Re: [PATCH] KVM: SEV: Fix guest memory leak when handling guest requests

From: Michael Roth
Date: Mon May 20 2024 - 22:01:46 EST


On Mon, May 20, 2024 at 04:32:04PM -0700, Sean Christopherson wrote:
> On Mon, May 20, 2024, Michael Roth wrote:
> > On Mon, May 20, 2024 at 07:17:13AM -0700, Sean Christopherson wrote:
> > > On Sat, May 18, 2024, Michael Roth wrote:
> > > > Before forwarding guest requests to firmware, KVM takes a reference on
> > > > the 2 pages the guest uses for its request/response buffers. Make sure
> > > > to release these when cleaning up after the request is completed.
> > > >
> > > > Signed-off-by: Michael Roth <michael.roth@xxxxxxx>
> > > > ---
> > >
> > > ...
> > >
> > > > @@ -3970,14 +3980,11 @@ static int __snp_handle_guest_req(struct kvm *kvm, gpa_t req_gpa, gpa_t resp_gpa
> > > > return ret;
> > > >
> > > > ret = sev_issue_cmd(kvm, SEV_CMD_SNP_GUEST_REQUEST, &data, fw_err);
> > > > - if (ret)
> > > > - return ret;
> > > >
> > > > - ret = snp_cleanup_guest_buf(&data);
> > > > - if (ret)
> > > > - return ret;
> > > > + if (snp_cleanup_guest_buf(&data))
> > > > + return -EINVAL;
> > >
> > > EINVAL feels wrong. The input was completely valid. Also, forwarding the error
> >
> > Yah, EIO seems more suitable here.
> >
> > > to the guest doesn't seem like the right thing to do if KVM can't reclaim the
> > > response PFN. Shouldn't that be fatal to the VM?
> >
> > The thinking here is that pretty much all guest request failures will be
> > fatal to the guest being able to continue. At least, that's definitely
> > true for attestation. So reporting the error to the guest would allow that
> > failure to be propagated along by handling in the guest where it would
> > presumably be reported a little more clearly to the guest owner, at
> > which point the guest would most likely terminate itself anyway.
>
> But failure to convert a pfn back to shared is a _host_ issue, not a guest issue.
> E.g. it most likely indicates a bug in the host software stack, or perhaps a bad
> CPU or firmware bug.

No disagreement there, I think it's more correct to not propagate
any errors resulting from reclaim failure. Was just explaining why the
original code had propensity for propagating errors to guest, and why it
still needs to be done for firmware errors.

>
> > But there is a possibility that the guest will attempt access the response
> > PFN before/during that reporting and spin on an #NPF instead though. So
> > maybe the safer more repeatable approach is to handle the error directly
> > from KVM and propagate it to userspace.
>
> I was thinking more along the lines of KVM marking the VM as dead/bugged.

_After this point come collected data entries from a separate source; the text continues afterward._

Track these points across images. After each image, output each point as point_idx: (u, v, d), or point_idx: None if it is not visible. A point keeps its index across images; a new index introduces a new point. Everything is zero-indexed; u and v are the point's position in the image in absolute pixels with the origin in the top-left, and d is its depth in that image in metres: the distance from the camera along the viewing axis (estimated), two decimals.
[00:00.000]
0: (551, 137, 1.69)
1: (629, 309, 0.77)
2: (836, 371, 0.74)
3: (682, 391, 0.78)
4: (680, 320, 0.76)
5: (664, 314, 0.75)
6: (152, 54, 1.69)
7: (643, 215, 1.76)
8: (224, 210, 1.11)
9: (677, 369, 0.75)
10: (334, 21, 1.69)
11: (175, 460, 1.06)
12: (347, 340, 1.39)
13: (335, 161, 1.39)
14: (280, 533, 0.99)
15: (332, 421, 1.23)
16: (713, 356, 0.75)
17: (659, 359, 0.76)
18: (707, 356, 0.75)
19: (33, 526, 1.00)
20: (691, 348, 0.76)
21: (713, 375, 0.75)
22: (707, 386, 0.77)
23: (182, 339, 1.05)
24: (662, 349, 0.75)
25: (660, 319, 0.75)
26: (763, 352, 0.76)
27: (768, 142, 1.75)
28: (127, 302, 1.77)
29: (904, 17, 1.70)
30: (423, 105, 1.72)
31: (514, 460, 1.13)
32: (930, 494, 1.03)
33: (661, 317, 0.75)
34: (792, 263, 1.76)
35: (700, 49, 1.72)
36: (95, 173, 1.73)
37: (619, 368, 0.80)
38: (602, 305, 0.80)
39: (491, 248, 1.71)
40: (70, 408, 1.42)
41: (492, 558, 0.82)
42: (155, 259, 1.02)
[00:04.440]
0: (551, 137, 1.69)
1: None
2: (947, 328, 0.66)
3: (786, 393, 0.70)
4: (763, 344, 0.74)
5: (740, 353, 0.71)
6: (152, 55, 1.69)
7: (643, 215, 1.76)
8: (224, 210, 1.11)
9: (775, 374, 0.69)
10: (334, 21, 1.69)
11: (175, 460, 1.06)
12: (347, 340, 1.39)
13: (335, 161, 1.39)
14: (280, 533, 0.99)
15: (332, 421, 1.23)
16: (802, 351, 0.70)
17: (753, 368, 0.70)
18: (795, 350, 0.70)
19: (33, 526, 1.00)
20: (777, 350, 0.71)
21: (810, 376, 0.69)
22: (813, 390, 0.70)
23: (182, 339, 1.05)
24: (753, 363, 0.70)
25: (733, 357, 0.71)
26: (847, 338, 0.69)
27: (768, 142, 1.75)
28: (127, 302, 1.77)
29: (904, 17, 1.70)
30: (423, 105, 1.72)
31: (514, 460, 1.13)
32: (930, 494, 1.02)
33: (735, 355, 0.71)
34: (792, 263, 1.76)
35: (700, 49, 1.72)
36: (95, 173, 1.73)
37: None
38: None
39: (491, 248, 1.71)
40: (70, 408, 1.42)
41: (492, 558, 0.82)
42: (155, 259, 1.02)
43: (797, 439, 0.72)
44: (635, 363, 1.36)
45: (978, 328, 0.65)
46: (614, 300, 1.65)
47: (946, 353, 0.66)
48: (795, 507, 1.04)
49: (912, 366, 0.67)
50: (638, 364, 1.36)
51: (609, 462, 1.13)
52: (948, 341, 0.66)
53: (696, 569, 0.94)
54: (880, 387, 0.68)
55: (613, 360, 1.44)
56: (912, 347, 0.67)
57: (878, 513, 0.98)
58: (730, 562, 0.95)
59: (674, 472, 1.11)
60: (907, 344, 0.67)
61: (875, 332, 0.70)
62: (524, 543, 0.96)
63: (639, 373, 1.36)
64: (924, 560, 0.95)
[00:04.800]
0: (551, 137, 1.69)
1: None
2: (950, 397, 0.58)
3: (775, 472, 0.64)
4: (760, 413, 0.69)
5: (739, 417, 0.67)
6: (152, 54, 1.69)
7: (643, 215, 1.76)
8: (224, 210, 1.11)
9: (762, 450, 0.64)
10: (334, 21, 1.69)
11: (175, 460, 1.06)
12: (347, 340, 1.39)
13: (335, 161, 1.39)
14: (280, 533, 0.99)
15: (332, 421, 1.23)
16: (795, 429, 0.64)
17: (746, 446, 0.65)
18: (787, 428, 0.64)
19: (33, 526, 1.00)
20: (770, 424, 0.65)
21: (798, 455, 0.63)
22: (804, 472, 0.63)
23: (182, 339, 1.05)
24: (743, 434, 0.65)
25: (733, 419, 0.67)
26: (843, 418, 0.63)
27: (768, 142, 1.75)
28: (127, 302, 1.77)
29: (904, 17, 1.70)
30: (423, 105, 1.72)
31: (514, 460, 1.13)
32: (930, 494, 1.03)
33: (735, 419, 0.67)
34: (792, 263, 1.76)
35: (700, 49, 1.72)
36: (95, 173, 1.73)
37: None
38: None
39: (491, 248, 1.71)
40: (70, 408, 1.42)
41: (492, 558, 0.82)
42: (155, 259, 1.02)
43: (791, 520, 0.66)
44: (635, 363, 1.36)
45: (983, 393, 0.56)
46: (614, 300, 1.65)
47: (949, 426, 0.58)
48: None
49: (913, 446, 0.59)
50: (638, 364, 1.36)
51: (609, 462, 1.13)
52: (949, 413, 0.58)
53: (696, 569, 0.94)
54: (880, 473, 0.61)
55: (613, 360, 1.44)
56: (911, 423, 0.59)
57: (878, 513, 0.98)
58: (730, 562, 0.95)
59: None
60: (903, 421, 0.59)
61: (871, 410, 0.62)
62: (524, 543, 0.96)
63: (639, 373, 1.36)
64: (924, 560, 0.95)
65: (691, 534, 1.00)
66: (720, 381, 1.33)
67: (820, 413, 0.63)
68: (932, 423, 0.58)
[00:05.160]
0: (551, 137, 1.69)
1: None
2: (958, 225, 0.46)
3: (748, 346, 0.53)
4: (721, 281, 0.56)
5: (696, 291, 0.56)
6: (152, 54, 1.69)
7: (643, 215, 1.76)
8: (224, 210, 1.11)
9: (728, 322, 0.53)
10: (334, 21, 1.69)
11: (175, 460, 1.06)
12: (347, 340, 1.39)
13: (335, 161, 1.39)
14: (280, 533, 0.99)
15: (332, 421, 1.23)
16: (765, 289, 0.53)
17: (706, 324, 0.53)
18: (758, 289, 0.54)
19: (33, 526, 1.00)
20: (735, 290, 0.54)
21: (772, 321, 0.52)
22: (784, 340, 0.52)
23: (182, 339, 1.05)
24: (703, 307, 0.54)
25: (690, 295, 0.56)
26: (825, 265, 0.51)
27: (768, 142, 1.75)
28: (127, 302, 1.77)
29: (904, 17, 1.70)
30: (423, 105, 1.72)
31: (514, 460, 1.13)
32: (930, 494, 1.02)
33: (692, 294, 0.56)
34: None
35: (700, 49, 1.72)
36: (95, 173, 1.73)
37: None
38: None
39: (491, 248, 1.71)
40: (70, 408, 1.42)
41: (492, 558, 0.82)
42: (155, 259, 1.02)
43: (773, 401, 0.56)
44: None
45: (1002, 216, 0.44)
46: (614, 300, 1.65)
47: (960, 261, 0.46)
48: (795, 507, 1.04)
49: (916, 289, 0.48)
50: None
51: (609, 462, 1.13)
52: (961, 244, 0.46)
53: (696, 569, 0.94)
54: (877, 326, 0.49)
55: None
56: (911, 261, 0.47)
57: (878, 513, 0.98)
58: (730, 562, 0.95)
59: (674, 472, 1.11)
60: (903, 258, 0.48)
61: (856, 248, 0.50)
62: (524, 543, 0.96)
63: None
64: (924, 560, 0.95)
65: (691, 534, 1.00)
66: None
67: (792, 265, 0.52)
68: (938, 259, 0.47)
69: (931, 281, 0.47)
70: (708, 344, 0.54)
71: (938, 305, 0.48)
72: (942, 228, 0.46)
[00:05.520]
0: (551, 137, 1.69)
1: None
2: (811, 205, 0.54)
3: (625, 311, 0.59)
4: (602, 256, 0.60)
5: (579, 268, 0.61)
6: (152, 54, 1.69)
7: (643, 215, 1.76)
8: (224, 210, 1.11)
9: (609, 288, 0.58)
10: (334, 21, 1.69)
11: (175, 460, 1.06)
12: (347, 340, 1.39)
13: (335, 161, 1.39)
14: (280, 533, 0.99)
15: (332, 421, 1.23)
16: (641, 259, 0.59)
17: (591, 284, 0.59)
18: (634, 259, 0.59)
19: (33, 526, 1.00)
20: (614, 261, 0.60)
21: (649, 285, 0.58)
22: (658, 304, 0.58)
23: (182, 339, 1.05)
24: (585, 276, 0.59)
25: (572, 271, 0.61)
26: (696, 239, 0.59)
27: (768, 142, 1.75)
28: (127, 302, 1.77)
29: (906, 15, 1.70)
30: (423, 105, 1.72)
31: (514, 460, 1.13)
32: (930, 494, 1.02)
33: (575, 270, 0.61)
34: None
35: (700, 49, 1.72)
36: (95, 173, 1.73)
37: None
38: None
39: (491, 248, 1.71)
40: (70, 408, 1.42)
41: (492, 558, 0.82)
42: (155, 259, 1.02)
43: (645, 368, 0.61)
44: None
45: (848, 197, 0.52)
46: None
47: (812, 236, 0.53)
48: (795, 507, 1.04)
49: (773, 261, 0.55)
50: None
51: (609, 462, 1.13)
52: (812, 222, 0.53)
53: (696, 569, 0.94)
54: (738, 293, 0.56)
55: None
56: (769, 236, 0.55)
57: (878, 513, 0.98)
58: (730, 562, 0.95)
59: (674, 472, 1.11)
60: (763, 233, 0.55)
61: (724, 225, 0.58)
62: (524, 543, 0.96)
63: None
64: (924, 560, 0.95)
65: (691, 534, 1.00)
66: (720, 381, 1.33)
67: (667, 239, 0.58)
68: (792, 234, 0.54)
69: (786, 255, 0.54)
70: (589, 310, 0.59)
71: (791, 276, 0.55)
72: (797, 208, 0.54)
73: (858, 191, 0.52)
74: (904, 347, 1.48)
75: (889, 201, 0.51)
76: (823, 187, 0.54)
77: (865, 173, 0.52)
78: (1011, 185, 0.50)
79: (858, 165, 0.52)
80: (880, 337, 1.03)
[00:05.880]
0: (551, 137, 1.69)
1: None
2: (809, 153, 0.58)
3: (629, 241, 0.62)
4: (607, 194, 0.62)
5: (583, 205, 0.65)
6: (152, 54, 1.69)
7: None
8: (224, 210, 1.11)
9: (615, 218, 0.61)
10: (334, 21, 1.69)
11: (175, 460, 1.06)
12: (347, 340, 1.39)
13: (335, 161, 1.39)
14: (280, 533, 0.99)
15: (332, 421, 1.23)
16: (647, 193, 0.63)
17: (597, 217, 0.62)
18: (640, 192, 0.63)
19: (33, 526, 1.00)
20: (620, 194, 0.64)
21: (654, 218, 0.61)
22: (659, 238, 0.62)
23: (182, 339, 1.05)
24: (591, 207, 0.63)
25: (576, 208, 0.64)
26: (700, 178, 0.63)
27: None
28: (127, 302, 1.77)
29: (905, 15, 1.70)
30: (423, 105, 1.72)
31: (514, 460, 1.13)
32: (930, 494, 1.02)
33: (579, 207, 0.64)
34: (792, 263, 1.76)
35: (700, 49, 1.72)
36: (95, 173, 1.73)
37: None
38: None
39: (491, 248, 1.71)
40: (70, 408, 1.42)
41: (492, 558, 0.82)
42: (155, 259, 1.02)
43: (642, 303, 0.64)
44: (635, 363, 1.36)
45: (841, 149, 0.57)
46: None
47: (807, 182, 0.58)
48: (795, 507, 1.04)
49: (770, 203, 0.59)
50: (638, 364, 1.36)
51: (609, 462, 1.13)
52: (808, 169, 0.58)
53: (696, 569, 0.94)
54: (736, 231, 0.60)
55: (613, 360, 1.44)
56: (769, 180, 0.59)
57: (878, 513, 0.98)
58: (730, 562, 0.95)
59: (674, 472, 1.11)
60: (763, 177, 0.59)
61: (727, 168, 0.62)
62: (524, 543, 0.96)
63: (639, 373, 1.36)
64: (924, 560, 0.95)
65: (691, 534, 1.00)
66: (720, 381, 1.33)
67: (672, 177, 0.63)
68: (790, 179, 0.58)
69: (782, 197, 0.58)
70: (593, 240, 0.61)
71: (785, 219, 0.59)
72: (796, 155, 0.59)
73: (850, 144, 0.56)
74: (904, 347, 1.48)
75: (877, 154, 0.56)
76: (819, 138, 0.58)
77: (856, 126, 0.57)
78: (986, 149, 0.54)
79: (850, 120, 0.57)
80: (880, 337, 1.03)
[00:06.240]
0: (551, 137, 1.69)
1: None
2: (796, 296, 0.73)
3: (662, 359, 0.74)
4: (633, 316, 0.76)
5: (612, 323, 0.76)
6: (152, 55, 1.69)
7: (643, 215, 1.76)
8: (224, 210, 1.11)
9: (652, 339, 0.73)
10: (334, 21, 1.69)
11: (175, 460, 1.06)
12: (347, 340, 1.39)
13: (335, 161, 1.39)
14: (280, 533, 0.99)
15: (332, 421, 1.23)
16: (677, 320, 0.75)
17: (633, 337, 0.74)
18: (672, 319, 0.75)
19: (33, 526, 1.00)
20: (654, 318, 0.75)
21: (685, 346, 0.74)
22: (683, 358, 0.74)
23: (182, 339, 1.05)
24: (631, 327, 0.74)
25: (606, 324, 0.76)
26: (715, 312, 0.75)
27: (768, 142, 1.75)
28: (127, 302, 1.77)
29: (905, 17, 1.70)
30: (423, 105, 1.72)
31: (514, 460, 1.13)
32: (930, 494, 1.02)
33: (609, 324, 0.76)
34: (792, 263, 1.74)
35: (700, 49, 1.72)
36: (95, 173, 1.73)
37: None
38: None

In practice userspace will get an unhandled exit and kill the vcpu/guest,
but we could additionally flag the guest as dead. Is there a existing
mechanism for this?

>
> > But the GHCB spec does require that the firmware response code for
> > SNP_GUEST_REQUEST be passed directly to the guest via lower 32-bits of
> > SW_EXITINFO2, so we'd still want handling to pass that error on to the
> > guest, so I made some changes to retain that behavior.
>
> If and only the hypervisor completes the event.
>
> The hypervisor must save the SNP_GUEST_REQUEST return code in the lower 32-bits
> of the SW_EXITINFO2 field before completing the Guest Request NAE event.
>
> If KVM terminates the VM, there's obviously no need to fill SW_EXITINFO2.

Yah, the v2 patch will only propagate the firmware error if reclaim was
successful.

>
> Side topic, is there a plan to ratelimit Guest Requests?
>
> To avoid the possibility of a guest creating a denial of service attack against
> the SNP firmware, it is recommended that some form of rate limiting be implemented
> should it be detected that a high number of Guest Request NAE events are being
> issued.

The guest side is upstream, and Dionna submitted HV patches last year. I think
these are the latest ones:

https://www.spinics.net/lists/kvm/msg301438.html

I think it probably makes sense to try to get the throttling support in
for 6.11

-Mike